Is the French state a Repressed Islamic Republic?
The kind of “political theology” that structures Islamophobia and systemic racism is neither reducible to Christianity nor can it solely be described as “secular.” Instead of asking whether the secular state’s violence against Muslims is secular or Christian or arguing that Christianity and secularism are interdependent, I want to suggest, instead, that the French state is increasingly becoming a kind of failed Muslim theologian, a catastrophic ‘alim who tirelessly attempts to create an artificial pseudo-Islamic theology without acknowledging its own pretentions to act as an Islamic power. Hence, this obsessive will to construct a liberalized and reformed Islam through a new kind of theology that should be embodied in the stones of Republican mosques.
The injunction to reform Islam corresponds to the way in which “bad Muslims” (namely ‘Islamists and separatists’) are to be redeemed in order to become acceptable and thus whitened. Whiteness, in France, is a formation that reflects how secularism and Islam are intertwined by centuries of colonialism in North Africa. The reform of Islam, it is said, is a condition for full citizenship or political representation and participation. This injunction is neither minor nor new, and it has become an official part of contemporary practices of laïcité. These practices are increasingly aiming to domesticate Islam in order to make it a legitimate part of the secular public sphere. The secular state’s definition of religion is therefore not the assertion of a Protestant primacy of belief over practices. In France, secularism introduces a separation between belief and practices, as well as between Islam and Muslims. The latter is what allows some secularists to defend free speech and public insult at all costs by positing with a puzzling certainty that one can insult Islam or the Prophet without insulting Muslims themselves.

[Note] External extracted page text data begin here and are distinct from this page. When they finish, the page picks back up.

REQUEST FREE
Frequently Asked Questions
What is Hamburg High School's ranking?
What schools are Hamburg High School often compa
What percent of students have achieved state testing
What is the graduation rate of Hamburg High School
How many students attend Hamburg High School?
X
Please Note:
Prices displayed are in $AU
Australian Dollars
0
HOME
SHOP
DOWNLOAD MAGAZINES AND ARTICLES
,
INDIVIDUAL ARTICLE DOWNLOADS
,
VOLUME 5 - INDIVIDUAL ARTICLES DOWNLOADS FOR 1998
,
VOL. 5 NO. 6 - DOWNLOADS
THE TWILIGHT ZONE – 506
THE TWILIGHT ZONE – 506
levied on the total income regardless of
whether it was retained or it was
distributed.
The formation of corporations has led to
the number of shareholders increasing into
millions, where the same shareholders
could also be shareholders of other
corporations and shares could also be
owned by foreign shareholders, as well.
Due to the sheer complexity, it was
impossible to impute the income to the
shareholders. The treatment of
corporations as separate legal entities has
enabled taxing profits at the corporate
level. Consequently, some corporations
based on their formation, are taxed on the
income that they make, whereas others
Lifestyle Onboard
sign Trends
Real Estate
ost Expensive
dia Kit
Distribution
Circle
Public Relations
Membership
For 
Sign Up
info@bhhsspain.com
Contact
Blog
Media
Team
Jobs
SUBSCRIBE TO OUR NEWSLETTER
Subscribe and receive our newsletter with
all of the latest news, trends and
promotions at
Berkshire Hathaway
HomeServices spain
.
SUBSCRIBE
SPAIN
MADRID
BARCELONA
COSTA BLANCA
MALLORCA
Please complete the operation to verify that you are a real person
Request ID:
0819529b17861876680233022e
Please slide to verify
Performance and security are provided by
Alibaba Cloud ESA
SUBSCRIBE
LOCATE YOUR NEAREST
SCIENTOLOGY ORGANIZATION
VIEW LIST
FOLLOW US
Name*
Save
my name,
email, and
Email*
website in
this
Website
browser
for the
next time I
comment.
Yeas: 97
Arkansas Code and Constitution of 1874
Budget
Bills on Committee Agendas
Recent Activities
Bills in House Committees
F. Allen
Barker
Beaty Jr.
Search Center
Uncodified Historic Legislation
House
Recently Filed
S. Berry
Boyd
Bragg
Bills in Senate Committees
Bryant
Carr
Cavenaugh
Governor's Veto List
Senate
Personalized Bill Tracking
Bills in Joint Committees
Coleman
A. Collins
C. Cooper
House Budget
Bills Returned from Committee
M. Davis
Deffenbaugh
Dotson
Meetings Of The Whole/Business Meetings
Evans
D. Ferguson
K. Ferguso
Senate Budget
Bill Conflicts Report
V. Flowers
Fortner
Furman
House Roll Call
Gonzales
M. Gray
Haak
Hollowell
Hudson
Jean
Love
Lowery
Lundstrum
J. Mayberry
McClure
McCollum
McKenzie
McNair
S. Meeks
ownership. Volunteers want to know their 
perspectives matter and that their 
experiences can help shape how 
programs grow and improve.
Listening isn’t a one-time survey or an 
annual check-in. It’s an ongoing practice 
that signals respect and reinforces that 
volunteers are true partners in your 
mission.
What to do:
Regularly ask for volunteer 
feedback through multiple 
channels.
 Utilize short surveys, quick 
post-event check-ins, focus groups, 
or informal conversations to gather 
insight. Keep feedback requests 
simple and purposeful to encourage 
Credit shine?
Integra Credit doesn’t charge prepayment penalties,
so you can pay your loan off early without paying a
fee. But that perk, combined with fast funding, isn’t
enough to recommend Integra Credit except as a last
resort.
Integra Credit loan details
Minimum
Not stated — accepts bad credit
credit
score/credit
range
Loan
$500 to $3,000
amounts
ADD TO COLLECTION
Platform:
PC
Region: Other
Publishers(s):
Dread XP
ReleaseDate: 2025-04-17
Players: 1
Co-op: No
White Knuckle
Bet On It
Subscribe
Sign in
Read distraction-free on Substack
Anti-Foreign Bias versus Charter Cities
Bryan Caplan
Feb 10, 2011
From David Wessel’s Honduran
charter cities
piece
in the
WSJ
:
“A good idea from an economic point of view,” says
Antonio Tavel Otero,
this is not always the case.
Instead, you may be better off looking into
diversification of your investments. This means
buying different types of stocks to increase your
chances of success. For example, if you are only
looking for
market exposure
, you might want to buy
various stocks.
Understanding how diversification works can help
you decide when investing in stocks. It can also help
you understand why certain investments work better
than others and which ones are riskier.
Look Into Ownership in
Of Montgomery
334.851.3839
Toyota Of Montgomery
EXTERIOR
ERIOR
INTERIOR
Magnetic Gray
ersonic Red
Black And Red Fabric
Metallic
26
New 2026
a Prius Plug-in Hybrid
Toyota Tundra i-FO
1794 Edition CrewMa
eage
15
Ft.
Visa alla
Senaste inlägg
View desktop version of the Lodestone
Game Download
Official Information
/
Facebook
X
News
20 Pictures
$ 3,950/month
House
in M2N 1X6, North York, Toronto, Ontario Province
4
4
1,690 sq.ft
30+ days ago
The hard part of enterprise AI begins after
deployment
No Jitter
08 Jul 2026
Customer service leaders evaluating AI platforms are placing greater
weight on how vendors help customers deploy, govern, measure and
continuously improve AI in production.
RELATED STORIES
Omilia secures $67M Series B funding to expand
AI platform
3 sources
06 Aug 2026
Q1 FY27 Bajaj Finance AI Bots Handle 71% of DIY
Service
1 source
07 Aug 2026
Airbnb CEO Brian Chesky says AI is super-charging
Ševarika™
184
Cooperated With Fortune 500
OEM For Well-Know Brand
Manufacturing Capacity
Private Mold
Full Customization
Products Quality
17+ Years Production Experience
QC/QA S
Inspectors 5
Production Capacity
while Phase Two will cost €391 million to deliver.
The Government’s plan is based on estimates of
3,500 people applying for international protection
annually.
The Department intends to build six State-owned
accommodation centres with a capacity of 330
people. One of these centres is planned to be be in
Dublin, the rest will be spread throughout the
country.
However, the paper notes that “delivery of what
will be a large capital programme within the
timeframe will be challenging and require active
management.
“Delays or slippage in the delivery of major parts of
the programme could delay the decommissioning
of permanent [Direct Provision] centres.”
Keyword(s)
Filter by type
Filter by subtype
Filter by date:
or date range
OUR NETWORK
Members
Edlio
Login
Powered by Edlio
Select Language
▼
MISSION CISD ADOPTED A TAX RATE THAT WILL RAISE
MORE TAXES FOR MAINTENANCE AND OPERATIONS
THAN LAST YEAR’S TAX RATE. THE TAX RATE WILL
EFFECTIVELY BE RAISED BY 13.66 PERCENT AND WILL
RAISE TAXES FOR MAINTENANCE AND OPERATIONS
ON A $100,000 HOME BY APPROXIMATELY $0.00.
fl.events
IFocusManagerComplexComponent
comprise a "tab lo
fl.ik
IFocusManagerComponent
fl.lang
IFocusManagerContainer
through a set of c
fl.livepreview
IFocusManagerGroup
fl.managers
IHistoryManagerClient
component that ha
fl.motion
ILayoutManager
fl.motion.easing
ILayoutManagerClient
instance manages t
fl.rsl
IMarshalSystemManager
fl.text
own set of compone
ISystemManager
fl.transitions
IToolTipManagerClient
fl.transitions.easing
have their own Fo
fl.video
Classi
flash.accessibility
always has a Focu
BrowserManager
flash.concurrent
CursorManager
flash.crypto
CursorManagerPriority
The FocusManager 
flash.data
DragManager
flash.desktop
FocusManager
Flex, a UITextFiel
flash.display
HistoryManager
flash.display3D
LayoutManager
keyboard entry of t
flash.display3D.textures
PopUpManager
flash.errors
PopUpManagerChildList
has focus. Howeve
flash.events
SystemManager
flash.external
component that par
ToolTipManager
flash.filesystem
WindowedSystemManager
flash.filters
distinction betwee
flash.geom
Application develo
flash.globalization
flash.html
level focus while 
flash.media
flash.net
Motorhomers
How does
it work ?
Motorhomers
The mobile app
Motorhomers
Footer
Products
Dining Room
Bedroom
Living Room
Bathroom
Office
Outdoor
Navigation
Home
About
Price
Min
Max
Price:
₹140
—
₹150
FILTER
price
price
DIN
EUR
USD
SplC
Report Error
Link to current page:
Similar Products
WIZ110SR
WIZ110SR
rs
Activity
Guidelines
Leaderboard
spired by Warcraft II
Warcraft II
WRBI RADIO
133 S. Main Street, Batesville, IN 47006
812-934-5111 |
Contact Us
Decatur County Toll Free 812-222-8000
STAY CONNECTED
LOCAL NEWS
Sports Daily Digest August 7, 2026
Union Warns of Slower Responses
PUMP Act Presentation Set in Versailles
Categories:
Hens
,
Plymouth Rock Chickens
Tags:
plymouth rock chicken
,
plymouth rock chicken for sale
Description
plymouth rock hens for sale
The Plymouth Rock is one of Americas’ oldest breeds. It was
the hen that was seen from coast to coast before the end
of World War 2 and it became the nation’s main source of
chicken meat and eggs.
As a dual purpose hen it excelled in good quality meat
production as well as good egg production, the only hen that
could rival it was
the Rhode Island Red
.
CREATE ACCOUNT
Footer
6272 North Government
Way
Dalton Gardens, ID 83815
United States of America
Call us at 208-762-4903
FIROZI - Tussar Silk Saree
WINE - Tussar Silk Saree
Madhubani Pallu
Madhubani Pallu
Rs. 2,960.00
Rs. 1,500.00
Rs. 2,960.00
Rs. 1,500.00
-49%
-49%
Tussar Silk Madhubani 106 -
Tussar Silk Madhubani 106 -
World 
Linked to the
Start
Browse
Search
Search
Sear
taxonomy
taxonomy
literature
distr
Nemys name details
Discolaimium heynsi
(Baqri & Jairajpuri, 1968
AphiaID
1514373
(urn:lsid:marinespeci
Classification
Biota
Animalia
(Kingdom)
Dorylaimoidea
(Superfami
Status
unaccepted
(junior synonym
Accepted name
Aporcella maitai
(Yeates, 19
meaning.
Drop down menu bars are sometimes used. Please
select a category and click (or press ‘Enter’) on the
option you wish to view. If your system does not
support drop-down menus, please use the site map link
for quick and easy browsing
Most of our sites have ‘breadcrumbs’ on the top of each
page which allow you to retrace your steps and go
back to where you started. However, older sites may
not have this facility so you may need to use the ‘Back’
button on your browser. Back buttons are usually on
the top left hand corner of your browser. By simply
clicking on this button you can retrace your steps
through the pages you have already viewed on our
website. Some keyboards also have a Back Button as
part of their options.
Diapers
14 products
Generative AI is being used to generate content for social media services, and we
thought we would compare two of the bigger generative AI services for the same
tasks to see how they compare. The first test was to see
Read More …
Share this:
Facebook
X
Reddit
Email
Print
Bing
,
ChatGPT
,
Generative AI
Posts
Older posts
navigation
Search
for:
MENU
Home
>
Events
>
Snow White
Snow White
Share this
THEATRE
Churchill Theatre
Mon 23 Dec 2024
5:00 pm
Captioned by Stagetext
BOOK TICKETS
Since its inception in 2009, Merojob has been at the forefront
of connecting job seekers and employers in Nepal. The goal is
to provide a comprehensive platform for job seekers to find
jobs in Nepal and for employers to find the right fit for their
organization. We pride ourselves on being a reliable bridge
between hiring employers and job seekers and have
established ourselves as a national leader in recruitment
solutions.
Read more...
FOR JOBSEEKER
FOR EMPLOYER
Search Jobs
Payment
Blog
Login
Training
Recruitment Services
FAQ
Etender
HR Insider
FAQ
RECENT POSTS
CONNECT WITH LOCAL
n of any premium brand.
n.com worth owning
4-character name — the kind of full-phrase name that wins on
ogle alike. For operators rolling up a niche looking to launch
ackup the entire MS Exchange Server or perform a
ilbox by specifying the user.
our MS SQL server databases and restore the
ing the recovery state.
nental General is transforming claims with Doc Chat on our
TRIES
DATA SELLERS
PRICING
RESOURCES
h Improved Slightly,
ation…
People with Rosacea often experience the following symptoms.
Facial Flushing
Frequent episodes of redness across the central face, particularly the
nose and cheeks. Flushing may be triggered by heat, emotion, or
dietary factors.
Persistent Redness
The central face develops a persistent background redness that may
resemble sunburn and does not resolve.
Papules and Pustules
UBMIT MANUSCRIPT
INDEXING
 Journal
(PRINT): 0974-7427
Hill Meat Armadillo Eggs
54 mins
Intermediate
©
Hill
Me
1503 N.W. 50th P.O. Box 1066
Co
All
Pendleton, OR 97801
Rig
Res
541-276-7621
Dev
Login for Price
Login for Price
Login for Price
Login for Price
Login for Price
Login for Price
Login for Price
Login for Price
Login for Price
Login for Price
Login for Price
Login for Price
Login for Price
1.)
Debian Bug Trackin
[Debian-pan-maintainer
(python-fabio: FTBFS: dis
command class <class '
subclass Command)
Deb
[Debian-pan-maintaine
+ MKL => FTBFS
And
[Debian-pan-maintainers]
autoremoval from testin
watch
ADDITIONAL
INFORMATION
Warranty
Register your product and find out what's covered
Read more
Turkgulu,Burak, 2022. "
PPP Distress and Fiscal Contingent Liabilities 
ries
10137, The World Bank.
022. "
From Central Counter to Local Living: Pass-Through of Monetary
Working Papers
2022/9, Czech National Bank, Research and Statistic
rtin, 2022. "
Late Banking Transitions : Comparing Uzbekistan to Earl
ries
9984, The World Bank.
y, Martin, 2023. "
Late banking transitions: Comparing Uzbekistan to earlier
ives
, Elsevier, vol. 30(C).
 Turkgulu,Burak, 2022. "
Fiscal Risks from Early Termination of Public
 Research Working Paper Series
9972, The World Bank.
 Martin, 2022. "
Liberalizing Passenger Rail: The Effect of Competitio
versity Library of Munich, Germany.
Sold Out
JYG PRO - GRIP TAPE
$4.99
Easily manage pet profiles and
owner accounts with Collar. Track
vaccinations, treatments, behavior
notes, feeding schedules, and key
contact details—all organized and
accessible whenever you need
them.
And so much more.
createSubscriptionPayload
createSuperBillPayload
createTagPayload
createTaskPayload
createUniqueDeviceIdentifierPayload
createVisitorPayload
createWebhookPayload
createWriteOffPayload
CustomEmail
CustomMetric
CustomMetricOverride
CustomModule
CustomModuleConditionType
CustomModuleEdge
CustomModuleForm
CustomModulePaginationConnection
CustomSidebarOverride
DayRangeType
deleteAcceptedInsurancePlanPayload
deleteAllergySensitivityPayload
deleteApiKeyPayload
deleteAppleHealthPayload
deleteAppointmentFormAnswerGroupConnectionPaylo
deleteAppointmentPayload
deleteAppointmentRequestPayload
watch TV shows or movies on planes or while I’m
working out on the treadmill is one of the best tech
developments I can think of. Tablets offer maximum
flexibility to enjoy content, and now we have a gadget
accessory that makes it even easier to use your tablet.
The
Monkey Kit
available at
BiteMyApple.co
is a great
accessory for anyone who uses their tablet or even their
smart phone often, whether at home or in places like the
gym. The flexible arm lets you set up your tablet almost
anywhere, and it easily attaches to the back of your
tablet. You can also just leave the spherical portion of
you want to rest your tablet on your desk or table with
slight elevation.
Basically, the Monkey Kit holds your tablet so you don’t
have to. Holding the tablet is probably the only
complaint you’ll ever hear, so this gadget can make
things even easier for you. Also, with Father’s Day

The “new” repressive laïcité in France is increasingly becoming what it has always been in its North and West African colonies: an attempt to reform, reorganize, and control Islam by unveiling Muslim women and policing Muslim men. It is almost banal to say that the Islamophobic violence deployed as state secularism is indebted to French colonialism in Egypt and Algeria as well as in northwestern Africa. Such violence characterizes the colonization of Muslims throughout the “Afro-Arab world” since the 19th century, as Wael Hallaq demonstrates. French secularism is therefore not an exception. It is the ideal-type of the way in which race and Islamophobia work hand in hand. Since the state cannot recognize Islam without attempting to reorganize it vertically and policing suspicious Muslims, the French state forces Islam to become as undemocratic as it is itself by organizing a religious hierarchy under the control of a Muslim Republican “priesthood.”
Hence, the French state is trying to force Islam and Muslims to become as narrowly provincial and stubbornly monolinguist as French nationalism is. Since the state cannot allow Islam and Muslims to exist without attempting to reorganize Islam vertically and policing suspicious Muslims, the French state tries to introduce a form of hierarchy in Islam by virtue of its imperial form of secularity.